There has been no shortage of suggestions about what should be done as local authorities bid for funds from the government’s £1 billion Future High Streets Fund. However, before we prescribe the medicine, we should be sure of our diagnosis. We needed to understand what is really happening on high streets across the country and the economic and social forces they face.

This was the starting point for the book. We talk about the ‘high street’ as if it were one place, but London’s Oxford Street has little in common with the high streets of Dundee, Derry or Doncaster, or with the Meadowhall shopping centre for that matter. Even places that seem similar can face radically different challenges. Sometime the differences come down to one individual or group, who took the initiative and made things happen.

BDP is crafting a new vision for Gateshead Centre. This involves reshaping the area with creative retail, a new city park, and a new business park. The plan also restores the connection to the river, enticing visitors from waterfront attractions to the heart of the city. The goal is to create a fresh, green, and dynamic city centre for Gateshead, amplifying the views to Newcastle’s historic skyline.

None of this diversity is captured in national data. So the research set out to tell the tales of a hundred high streets. The stories combine data from Experian’s town centre reports with interviews, site visits and local news stories. The research used a loose definition of high street, the stories including: IKEA, the big four supermarkets, retail parks and Aldi as well as nine online ‘high streets’; Amazon, eBay, Spotify, Ocado, Boohoo, Alibaba, Etsy, Gumtree and Deliveroo.

Oxford Street, London, UK

The physical places include 11 large cities and regional centres, 12 smaller cities/larger towns, 35 towns, 10 smaller towns and villages, 13 high streets and suburban centres and six out-of-town centres. They included around 55,000 shops and 160 million square feet of floor space. There are 257,250 retail outlets in the UK so our stories represent a 21% sample. As well as showing the big picture, the data is gloriously detailed, we know how many beauty salons there are in Aberystwyth, and can see how the fishmonger in Welling did not make it through COVID. We can chart the death of the video rental store alongside the modest revival in record shops and the exponential growth in ‘tobacconists’ (vaping shops).

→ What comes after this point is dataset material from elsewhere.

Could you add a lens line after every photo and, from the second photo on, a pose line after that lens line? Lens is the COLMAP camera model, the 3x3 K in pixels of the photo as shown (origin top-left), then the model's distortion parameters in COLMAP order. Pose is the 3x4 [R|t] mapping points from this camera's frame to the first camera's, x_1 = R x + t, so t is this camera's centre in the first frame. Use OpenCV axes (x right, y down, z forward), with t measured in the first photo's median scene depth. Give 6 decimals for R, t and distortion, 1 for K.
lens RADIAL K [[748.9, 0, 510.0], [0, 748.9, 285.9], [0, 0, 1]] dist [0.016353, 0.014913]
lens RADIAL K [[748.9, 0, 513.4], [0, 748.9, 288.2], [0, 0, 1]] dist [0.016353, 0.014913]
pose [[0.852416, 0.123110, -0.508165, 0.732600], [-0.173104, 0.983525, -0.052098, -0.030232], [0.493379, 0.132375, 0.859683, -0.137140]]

The picture that emerges is rich and complex. Some places, it is true, are struggling but elsewhere new sectors are emerging and independents are filling the voids left by the collapsed chains.

Kommune in Sheffield is is a communal meeting place for independent food and retail.
Kommune Food Hall, Sheffield

We are also seeing a return to the high street. The supermarkets are opening metro stores, Ikea is opening town centre stores including Oxford Street and many online retailers, big and small are also opening physical stores. It turns out that people really like the communal experience of shopping, of touching and feeling the goods, of coming across things that they weren’t looking for and didn’t know they needed. The future is one dominated by the Internet but one where ‘omnichannel’ starts to blur the distinction between virtual and physical retailers. This relates not only to large retailers like Next but small independents that can reach a huge market, via online sales.

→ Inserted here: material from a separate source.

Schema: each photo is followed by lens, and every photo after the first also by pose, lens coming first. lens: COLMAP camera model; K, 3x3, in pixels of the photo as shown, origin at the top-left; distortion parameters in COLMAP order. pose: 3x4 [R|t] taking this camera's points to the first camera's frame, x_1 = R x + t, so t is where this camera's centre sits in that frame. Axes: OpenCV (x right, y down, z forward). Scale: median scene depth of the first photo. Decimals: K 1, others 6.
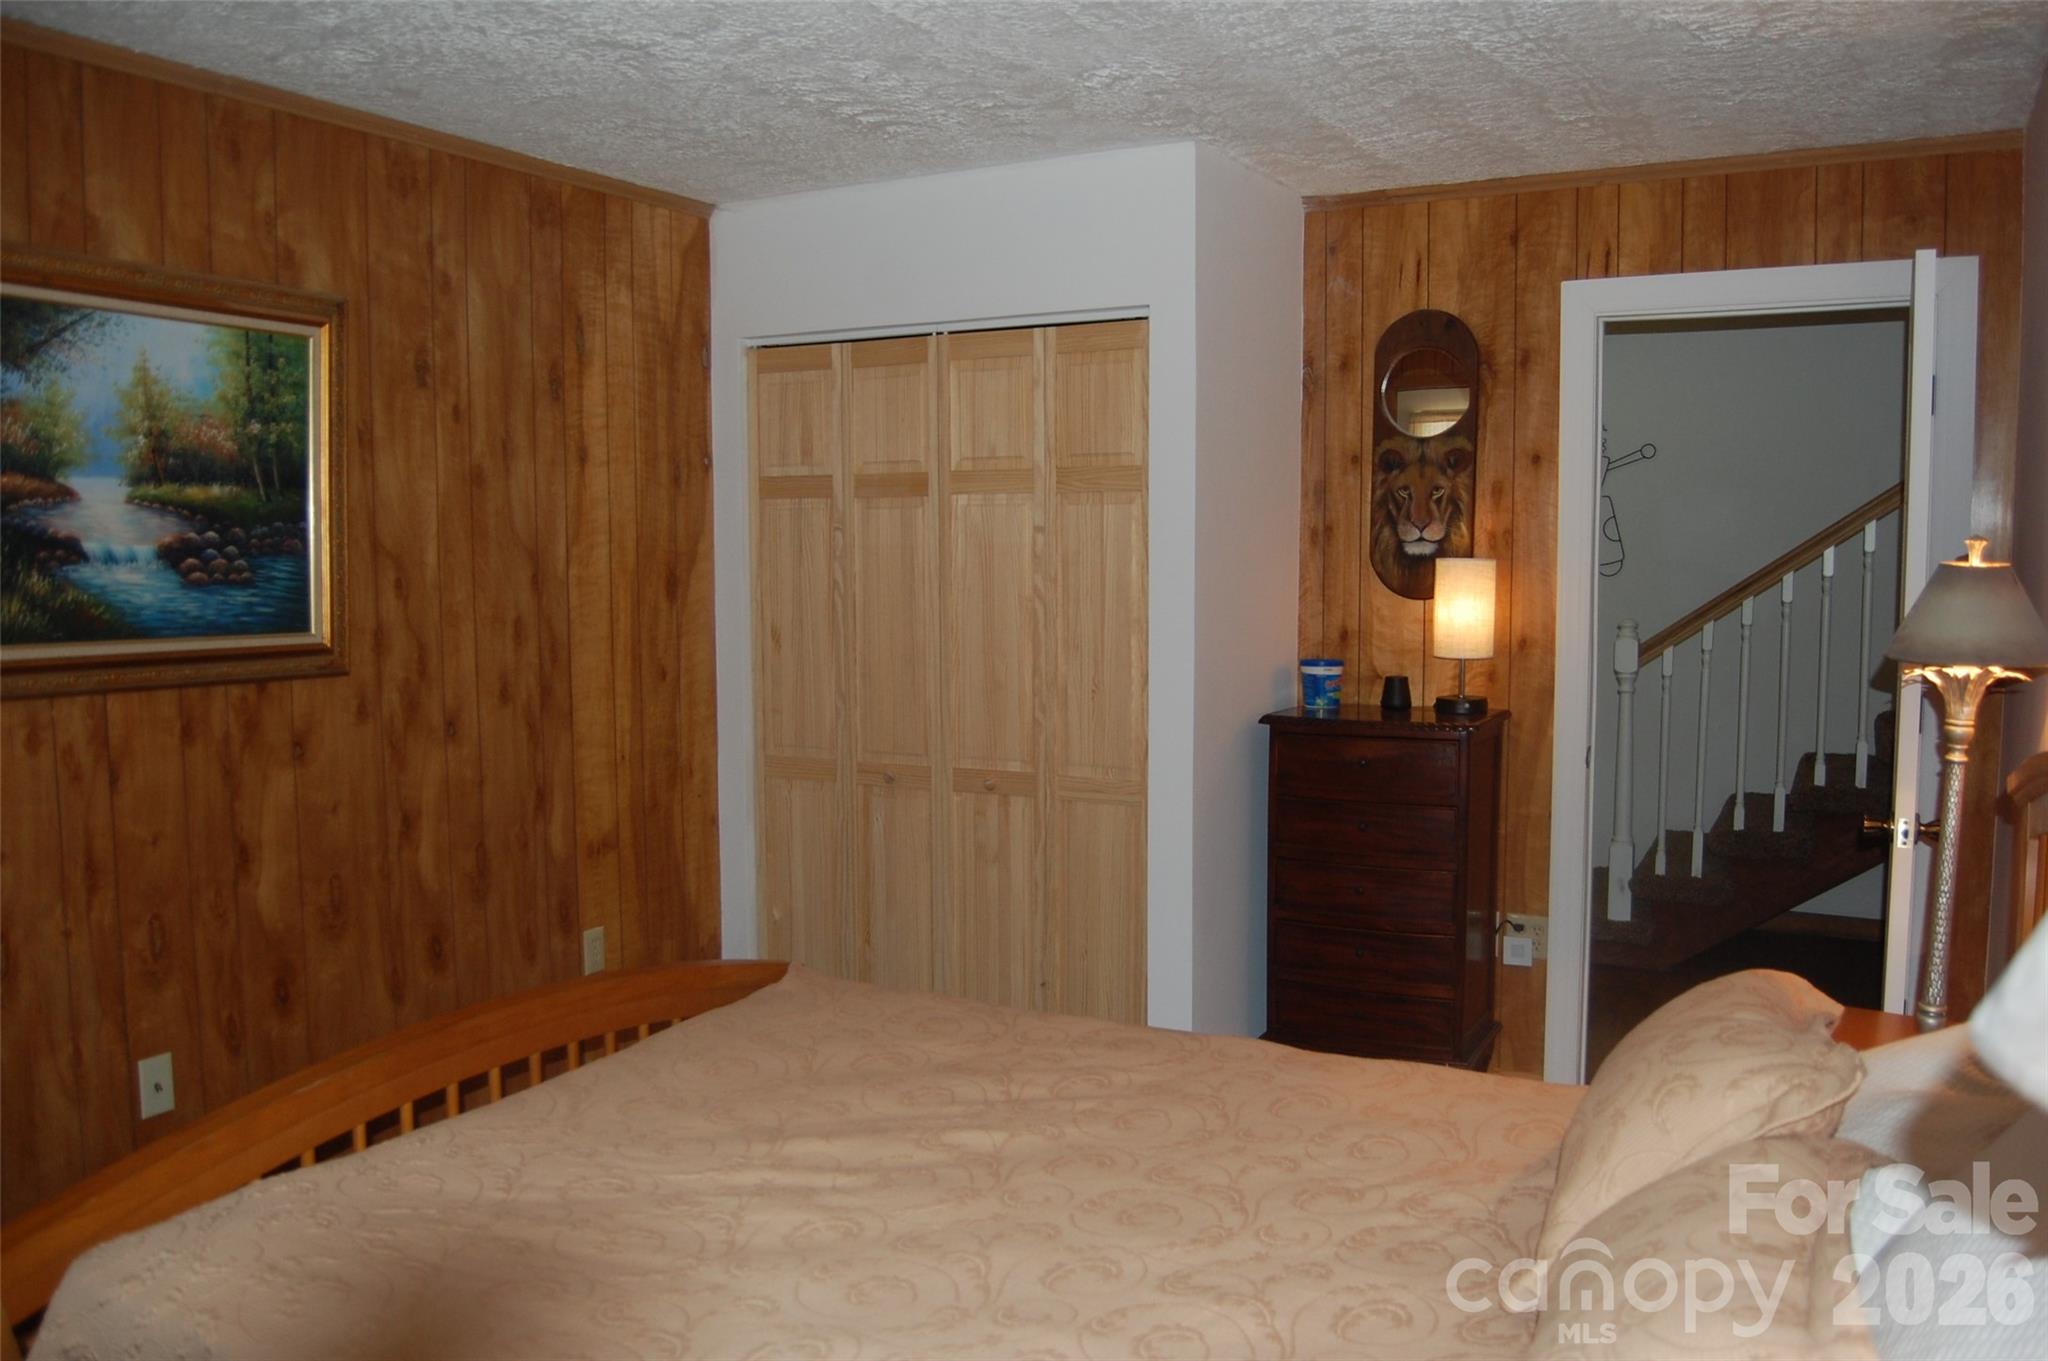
lens RADIAL K [[1621.7, 0, 1024.6], [0, 1621.7, 675.3], [0, 0, 1]] dist [-0.010361, -0.000599]
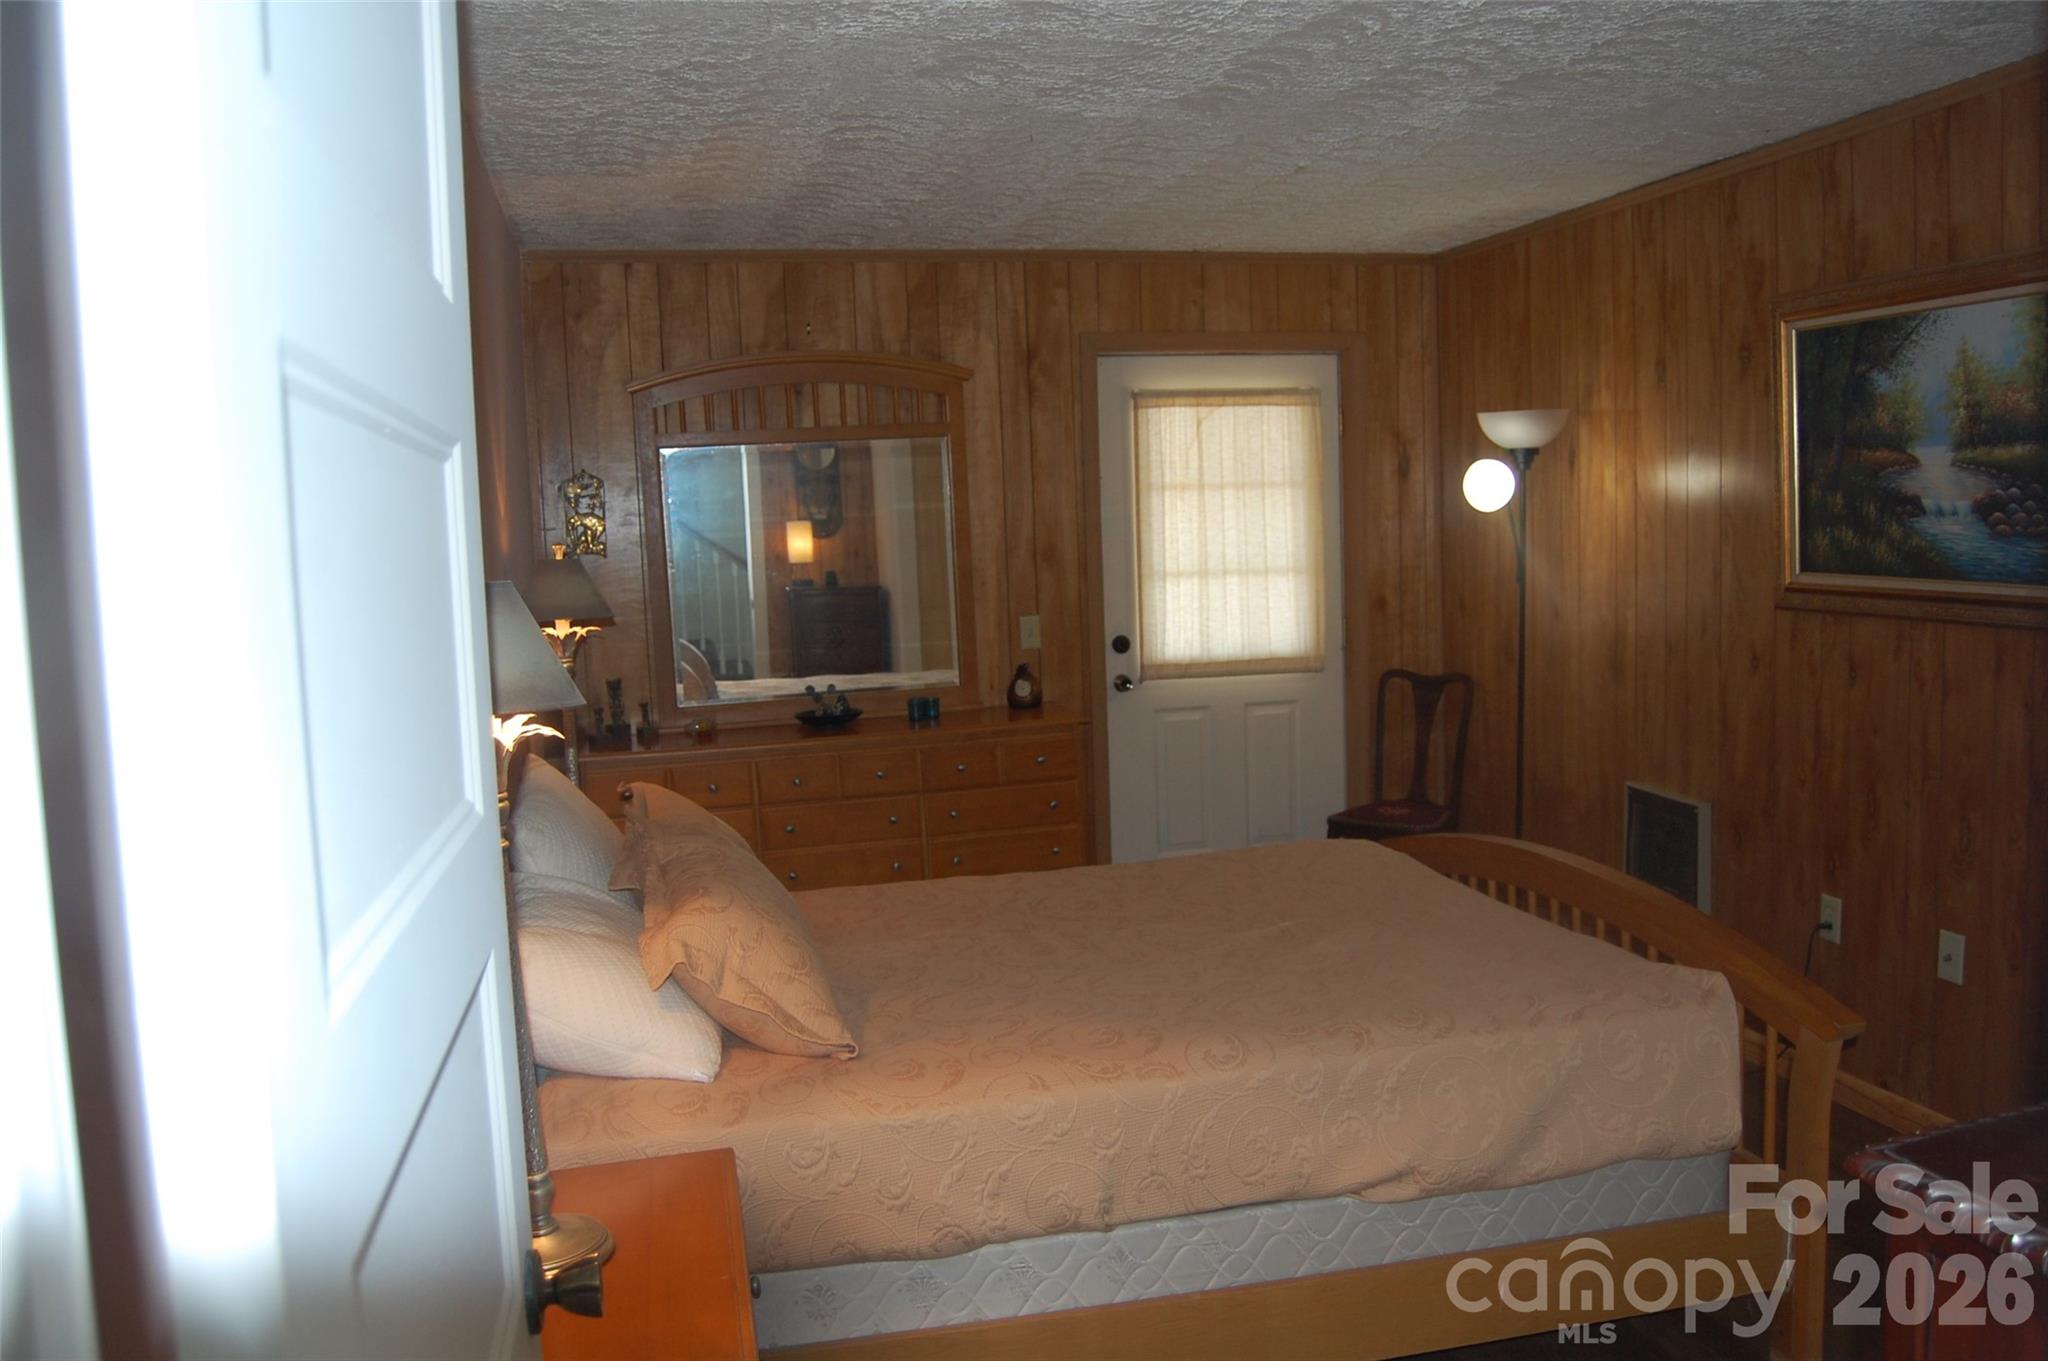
lens RADIAL K [[1621.7, 0, 1025.5], [0, 1621.7, 677.4], [0, 0, 1]] dist [-0.010361, -0.000599]
pose [[-0.721526, 0.090708, -0.686420, 0.771239], [-0.025937, 0.987145, 0.157711, -0.121978], [0.691902, 0.131596, -0.709897, 1.384412]]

So, there is an alternative story of the British high street; one that is much more nuanced and detailed than the headlines suggest. One which shows how the high street is resilient and evolving and could end up in a much more diverse and interesting place that we ever thought possible before the crisis.

The high street, including this one in Frome, Somerset, showcases resilience and potential for greater diversity and charm post-crisis.